I can’t help thinking that if students cared as much about having buff brains as buff bodies or a good complexion or an orthodontically perfected smile, mental illness might be curbed the way we’ve reduced cavities or heart disease. I developed a Top Ten for Mental Health Brain Protection and used this as a discussion topic for the Hesburgh-Yusko Scholars.
These are bright students, future leaders that Notre Dame has identified and offered generous scholarships in hopes of transforming the world (hopefully while wearing some article of ND emblazoned clothing). I figured they might have a better idea of what’s “cool” for college students than me, an ND alum who is about to ship off her first to school. So I asked them: How do we get students to think about brain health?

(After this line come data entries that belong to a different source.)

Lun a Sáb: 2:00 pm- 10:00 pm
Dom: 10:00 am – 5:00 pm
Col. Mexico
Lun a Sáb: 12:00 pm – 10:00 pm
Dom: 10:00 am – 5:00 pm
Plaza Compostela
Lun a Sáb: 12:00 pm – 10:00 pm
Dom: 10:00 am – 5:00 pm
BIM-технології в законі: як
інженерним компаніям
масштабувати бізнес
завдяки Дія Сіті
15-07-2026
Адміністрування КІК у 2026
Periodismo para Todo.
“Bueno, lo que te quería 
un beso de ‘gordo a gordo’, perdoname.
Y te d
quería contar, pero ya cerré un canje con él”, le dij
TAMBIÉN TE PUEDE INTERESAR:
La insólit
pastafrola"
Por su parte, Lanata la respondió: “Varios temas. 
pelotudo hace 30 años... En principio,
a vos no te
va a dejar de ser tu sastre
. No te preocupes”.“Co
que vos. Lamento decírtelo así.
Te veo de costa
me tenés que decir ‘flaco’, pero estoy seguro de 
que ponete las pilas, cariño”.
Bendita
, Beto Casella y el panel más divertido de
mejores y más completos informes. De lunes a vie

Here are some of the responses:
One student lit up, “I’ve got it!” He thought ND should create a raffle. To enter the raffle, each student must list the top five methods that s/he uses to maintain mental health. The winner gets a free iPad. “That way,” he surmised, “they’d think about mental health without even realizing it!”

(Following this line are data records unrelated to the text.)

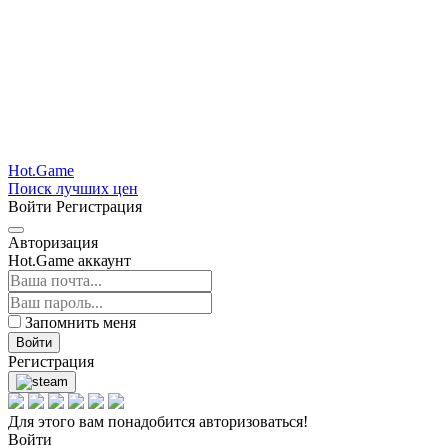
Hot.Game
Поиск лучших цен
Войти
Регистрация
Авторизация
Hot.Game аккаунт
Запомнить меня
Войти
Регистрация
Для этого вам понадобится авторизоваться!
Войти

This student may be on to something: make mental health easy and fun. So much of our approach to mental health is downright depressing. We talk about deaths, suicide rates, mental illness, and problems getting worse. Why not make mental health a game where everyone wins?
I told this young man if he created and executed his raffle idea, I’d fund it. An iPad is a small price to pay to create culture change. In any case, about thirty Hesburgh- Yusko Scholars connected behavior to brain health for two hours on a Friday afternoon on a football weekend. Students with brains ignited with ideas to help themselves and fellow students. The fight song sounded in my head as clear as it did the next day when ND beat Stanford. Students helping students. Now that’s cool.